Claire had already dug into a red velvet cake. "Mmm. Too southern though. Not New York-ish. Grandma'd kill me."
Peter cut a small bite out of one with yellow frosting. "Yech. Lemon."
"You're right. It definitely needs to be richer," said Claire, and tapped her finger on her lips.
Peter turned away quickly and busied himself with a likely piece of German chocolate, when she appeared in front of him.
"Try," she said, and leaned on the counter, holding a forkful of cake out to him.
He took the fork from her, and slid the cake into his mouth.
"Eh," he said.
"Eh?" Claire was incredulous.
"Yes, eh!" Peter smiled and laughed quickly.
Claire tsked, and they were silent for a few minutes, chewing.
"Okay, here. This one." Claire held her fork out to him, level with his mouth. The cake was white, with a rose colored frosting.
Peter paused, and then dutifully ate from the fork in her hand. Claire watched his reaction, barely blinking. Peter chewed for a minute. "Mmph. Good."

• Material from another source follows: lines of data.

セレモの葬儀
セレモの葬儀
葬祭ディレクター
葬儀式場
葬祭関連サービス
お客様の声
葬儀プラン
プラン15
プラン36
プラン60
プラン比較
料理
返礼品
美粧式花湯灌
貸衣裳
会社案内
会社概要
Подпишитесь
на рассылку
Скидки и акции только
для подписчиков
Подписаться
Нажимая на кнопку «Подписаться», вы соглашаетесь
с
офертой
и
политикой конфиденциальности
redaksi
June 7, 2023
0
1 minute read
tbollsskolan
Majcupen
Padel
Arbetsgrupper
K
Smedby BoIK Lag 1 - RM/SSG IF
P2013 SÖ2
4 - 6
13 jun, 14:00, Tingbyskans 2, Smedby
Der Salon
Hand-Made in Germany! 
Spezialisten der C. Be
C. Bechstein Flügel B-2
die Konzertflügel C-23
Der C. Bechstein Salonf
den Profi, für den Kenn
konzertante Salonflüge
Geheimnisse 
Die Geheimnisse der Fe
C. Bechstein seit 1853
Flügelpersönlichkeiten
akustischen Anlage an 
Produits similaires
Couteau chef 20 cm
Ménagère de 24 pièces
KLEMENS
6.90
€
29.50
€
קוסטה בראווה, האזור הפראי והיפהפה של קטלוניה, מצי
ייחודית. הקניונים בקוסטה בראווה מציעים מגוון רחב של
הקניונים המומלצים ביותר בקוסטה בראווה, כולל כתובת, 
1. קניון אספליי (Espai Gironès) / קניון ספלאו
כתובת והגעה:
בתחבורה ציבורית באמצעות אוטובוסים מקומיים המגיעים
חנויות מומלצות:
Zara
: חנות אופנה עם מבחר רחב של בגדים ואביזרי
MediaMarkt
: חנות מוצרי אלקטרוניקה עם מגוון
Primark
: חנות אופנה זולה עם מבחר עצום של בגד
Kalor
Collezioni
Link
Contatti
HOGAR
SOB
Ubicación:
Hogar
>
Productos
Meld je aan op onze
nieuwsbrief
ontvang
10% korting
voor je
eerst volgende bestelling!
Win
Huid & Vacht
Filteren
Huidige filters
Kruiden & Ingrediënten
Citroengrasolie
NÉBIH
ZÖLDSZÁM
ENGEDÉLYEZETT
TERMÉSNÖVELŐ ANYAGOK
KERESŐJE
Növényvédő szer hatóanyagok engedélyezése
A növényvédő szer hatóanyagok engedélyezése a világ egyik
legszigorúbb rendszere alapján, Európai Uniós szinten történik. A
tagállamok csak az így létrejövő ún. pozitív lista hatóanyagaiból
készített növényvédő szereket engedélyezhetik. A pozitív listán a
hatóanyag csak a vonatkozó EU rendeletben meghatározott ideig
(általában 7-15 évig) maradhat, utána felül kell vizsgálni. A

Claire smiled and nodded, and moved to the next box, but not before she put the fork, the fork that he had eaten off of, in her mouth. She licked at a bit of the frosting, twisting the pink swirl around her tongue.
Peter watched for longer than he should have, and then told Claire that he needed to get going.
Sometimes he dreams that his whole family disappears. Except for him and her. Where everyone they've ever known somehow is gone on a long vacation, or moves to Canada, or something.
Which is ridiculous because he loves his family, so much. He'd never want them to disappear, and just the fact that he sometimes thinks about it makes him scared and paranoid because this isn't like him, not at all.